Segment Start: Provided data

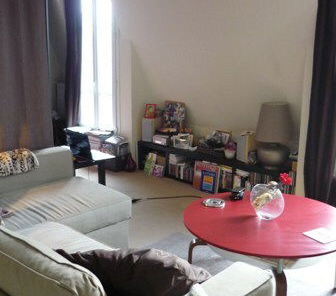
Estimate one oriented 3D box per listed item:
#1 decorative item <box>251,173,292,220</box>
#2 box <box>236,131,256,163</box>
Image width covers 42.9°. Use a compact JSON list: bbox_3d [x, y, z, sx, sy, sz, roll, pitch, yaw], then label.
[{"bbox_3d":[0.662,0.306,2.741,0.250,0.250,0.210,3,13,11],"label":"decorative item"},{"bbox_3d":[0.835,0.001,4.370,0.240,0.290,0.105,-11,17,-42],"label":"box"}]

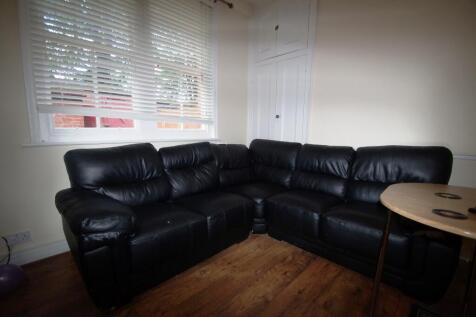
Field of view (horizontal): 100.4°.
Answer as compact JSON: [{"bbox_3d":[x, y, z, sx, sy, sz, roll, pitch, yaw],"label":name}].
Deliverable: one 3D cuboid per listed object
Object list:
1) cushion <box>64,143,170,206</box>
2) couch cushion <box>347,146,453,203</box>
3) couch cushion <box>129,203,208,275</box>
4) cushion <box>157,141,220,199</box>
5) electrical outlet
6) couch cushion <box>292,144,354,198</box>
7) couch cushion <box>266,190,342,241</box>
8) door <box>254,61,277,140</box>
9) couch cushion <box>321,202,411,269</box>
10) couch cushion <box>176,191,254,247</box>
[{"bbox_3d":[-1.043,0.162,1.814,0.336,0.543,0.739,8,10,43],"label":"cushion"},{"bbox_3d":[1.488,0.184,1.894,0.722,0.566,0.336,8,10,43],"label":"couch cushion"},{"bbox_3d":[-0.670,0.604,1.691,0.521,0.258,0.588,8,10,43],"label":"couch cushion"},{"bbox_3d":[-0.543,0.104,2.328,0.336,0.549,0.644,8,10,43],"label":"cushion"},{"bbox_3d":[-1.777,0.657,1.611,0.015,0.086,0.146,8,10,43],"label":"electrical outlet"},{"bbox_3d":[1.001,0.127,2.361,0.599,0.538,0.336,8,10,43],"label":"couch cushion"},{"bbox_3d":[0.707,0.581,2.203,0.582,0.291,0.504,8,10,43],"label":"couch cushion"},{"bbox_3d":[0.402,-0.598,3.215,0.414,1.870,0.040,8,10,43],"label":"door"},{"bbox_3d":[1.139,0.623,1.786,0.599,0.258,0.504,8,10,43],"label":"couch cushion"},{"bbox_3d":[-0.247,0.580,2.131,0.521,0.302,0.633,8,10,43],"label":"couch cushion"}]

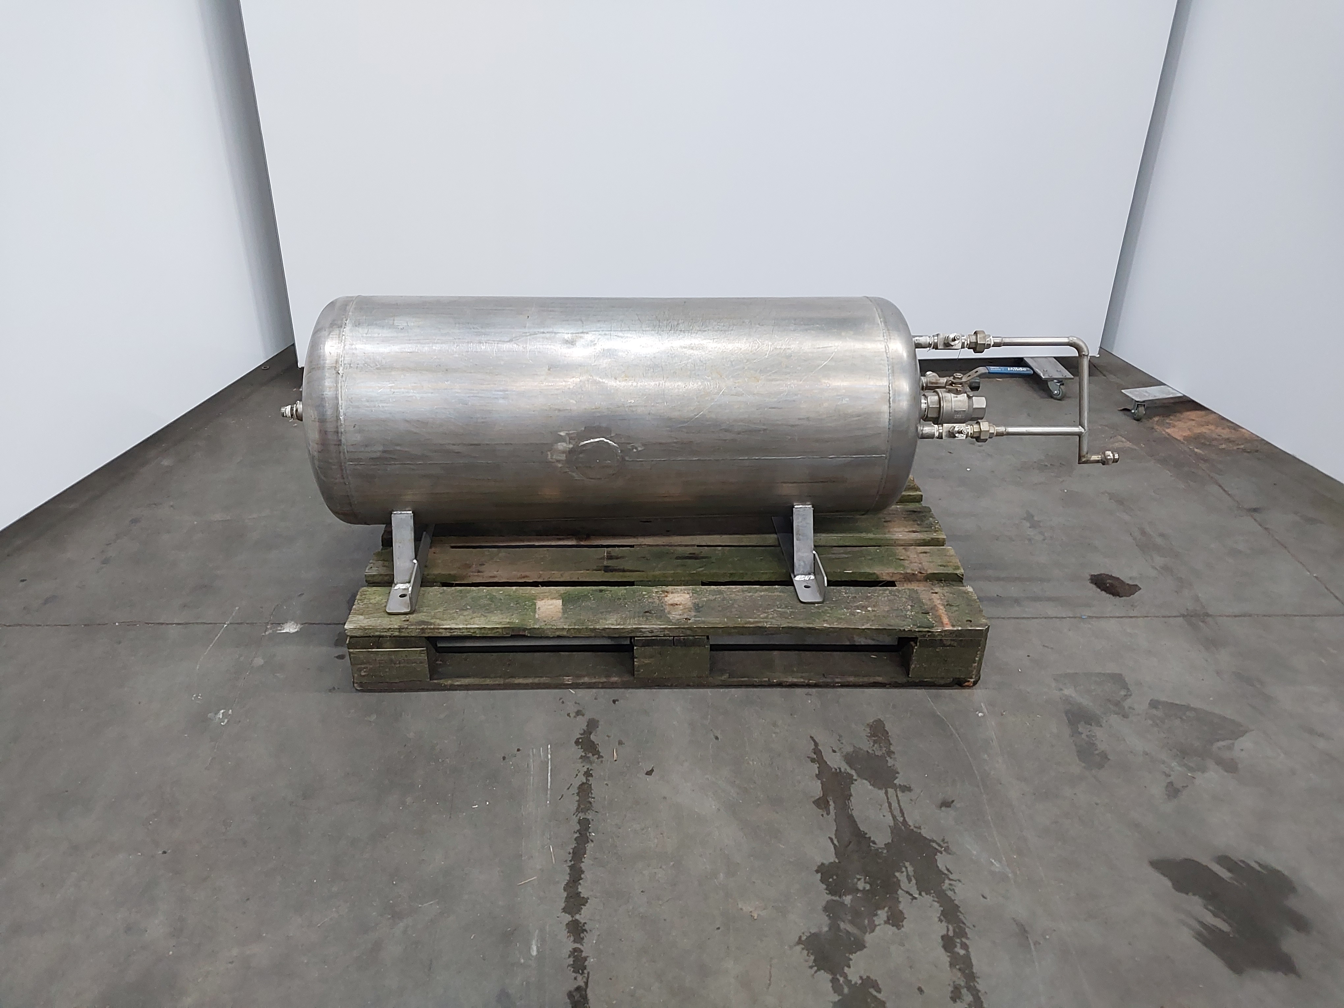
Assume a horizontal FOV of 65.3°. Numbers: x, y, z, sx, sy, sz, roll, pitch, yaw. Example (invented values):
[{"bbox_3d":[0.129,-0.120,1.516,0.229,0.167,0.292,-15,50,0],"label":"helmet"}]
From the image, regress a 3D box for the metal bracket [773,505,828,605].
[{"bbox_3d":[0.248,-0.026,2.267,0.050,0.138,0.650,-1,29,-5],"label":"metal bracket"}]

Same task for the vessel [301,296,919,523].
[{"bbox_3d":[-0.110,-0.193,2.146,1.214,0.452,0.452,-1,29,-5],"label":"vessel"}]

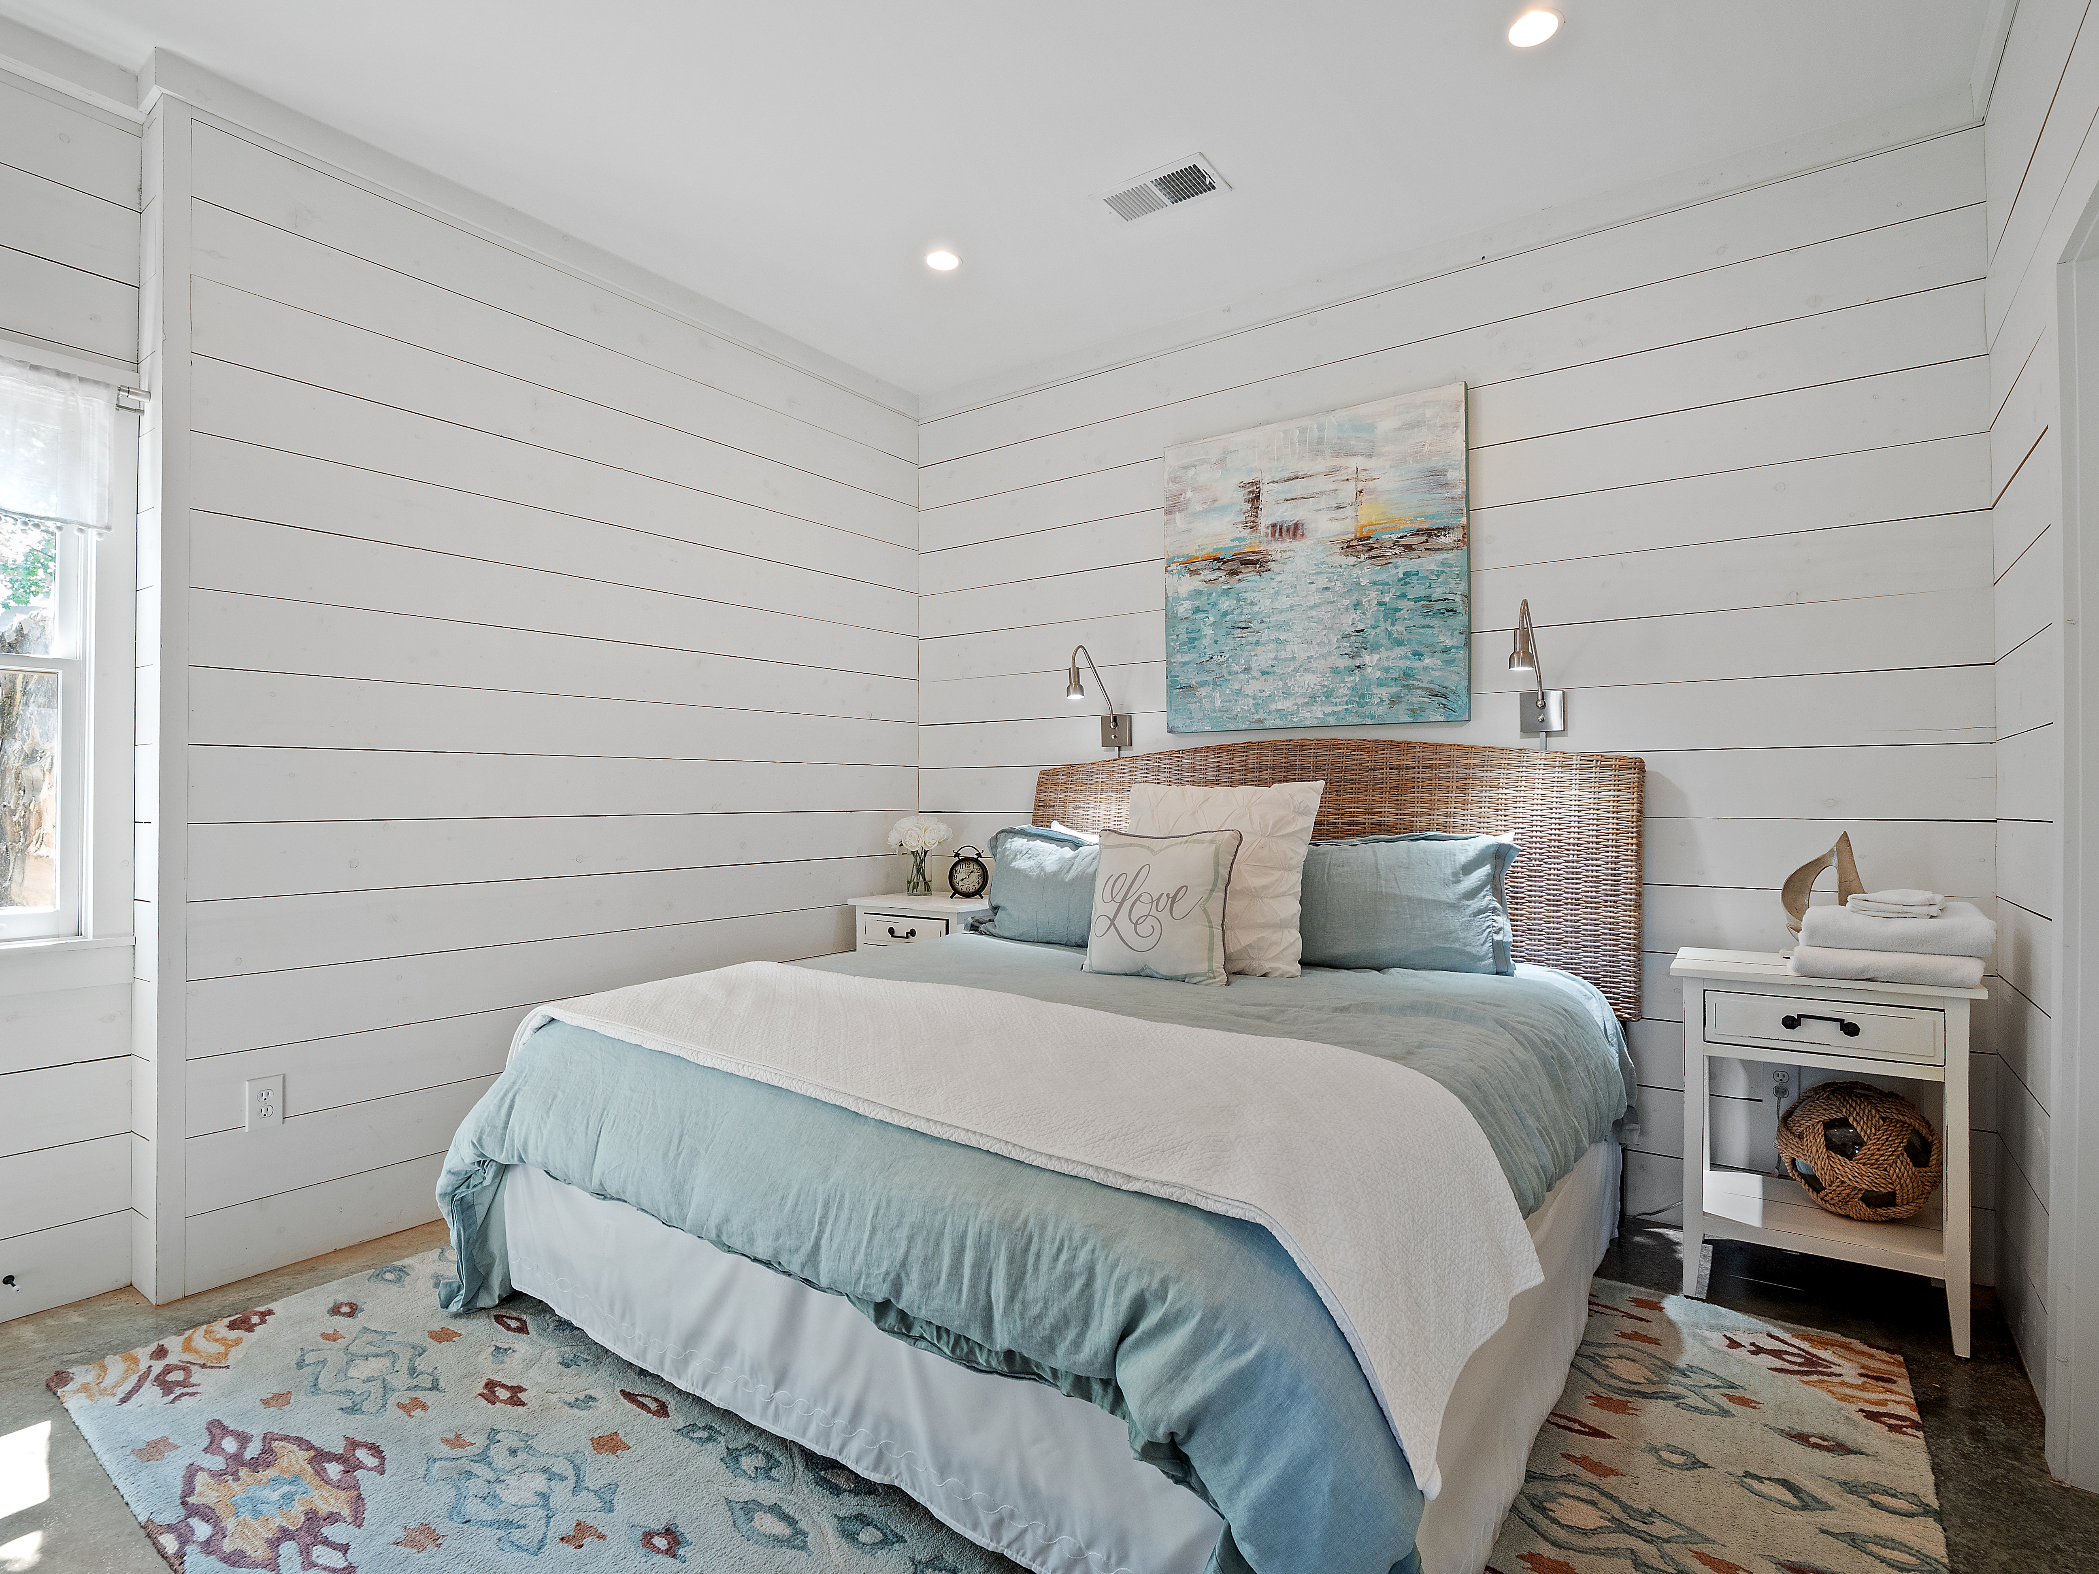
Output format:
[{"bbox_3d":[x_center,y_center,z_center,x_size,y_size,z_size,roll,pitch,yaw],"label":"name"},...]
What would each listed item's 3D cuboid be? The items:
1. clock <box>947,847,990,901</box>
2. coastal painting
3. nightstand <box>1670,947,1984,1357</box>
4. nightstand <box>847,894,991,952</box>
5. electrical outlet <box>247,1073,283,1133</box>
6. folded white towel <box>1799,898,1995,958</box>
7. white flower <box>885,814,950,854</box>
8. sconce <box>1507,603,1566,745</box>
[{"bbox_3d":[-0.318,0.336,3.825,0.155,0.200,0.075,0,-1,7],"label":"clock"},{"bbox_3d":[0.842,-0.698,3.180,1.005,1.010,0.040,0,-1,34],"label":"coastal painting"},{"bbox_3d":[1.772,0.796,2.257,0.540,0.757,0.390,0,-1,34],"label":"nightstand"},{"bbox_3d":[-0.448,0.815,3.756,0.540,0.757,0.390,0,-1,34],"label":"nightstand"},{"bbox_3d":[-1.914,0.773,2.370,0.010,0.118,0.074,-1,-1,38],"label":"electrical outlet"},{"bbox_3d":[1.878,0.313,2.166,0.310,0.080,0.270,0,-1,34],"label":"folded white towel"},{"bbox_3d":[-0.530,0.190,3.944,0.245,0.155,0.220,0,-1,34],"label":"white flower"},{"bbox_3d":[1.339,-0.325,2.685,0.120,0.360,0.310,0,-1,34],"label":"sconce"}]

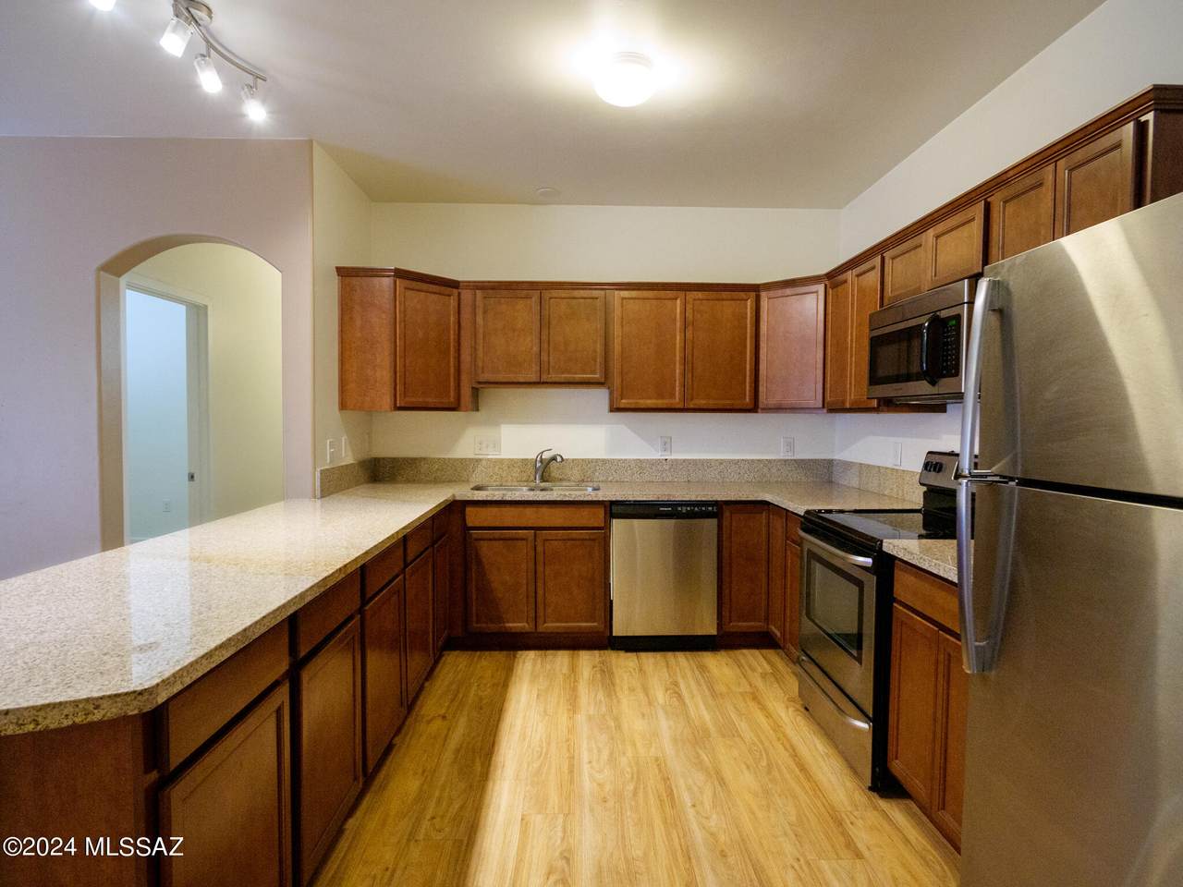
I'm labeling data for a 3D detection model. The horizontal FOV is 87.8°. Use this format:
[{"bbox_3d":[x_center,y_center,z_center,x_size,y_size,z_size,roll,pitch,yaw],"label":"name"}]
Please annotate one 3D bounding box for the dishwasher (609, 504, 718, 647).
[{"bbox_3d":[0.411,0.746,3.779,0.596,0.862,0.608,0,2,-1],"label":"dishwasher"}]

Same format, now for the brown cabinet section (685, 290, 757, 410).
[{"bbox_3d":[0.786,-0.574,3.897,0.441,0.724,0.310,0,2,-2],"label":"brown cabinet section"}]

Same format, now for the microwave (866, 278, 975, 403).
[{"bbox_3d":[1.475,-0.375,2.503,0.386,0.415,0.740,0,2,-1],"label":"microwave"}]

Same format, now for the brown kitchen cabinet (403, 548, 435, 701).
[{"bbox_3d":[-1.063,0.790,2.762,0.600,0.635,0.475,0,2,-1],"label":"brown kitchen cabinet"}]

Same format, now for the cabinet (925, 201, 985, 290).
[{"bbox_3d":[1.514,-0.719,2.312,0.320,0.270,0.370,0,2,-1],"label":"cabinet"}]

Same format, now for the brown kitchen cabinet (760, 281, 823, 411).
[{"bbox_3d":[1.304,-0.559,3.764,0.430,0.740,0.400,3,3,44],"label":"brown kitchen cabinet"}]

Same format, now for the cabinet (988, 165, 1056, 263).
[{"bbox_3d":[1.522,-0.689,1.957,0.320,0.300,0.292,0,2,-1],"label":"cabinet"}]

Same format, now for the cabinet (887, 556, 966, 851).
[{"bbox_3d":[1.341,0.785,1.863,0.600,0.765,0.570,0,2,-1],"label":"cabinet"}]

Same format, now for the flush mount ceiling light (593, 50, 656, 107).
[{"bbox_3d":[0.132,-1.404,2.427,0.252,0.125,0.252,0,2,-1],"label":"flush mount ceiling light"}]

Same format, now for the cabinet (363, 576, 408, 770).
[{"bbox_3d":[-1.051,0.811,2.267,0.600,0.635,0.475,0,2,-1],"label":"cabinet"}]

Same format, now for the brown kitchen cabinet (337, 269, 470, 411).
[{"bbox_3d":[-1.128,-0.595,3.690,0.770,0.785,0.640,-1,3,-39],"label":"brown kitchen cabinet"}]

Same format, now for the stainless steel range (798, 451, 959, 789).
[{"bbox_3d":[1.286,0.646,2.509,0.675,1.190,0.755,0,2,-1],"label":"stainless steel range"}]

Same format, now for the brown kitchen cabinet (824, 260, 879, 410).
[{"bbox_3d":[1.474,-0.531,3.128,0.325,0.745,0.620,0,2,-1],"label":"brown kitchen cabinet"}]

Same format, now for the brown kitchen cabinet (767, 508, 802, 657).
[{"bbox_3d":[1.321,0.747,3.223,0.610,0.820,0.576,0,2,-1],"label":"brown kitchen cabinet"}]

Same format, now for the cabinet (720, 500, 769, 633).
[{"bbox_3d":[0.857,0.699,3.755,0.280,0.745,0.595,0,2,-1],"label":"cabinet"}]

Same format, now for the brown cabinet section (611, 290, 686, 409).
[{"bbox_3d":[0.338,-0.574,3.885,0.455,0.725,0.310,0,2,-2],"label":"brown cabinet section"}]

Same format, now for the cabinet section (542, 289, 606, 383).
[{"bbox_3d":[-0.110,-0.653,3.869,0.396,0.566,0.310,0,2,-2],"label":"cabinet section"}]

Segment End: Provided data

What is needed: Restate, word for word, the final stretch of the entries above: the line containing "290, 686, 409)." and every line after it, up to and including the last.

Exercise response:
Same format, now for the brown cabinet section (611, 290, 686, 409).
[{"bbox_3d":[0.338,-0.574,3.885,0.455,0.725,0.310,0,2,-2],"label":"brown cabinet section"}]

Same format, now for the cabinet section (542, 289, 606, 383).
[{"bbox_3d":[-0.110,-0.653,3.869,0.396,0.566,0.310,0,2,-2],"label":"cabinet section"}]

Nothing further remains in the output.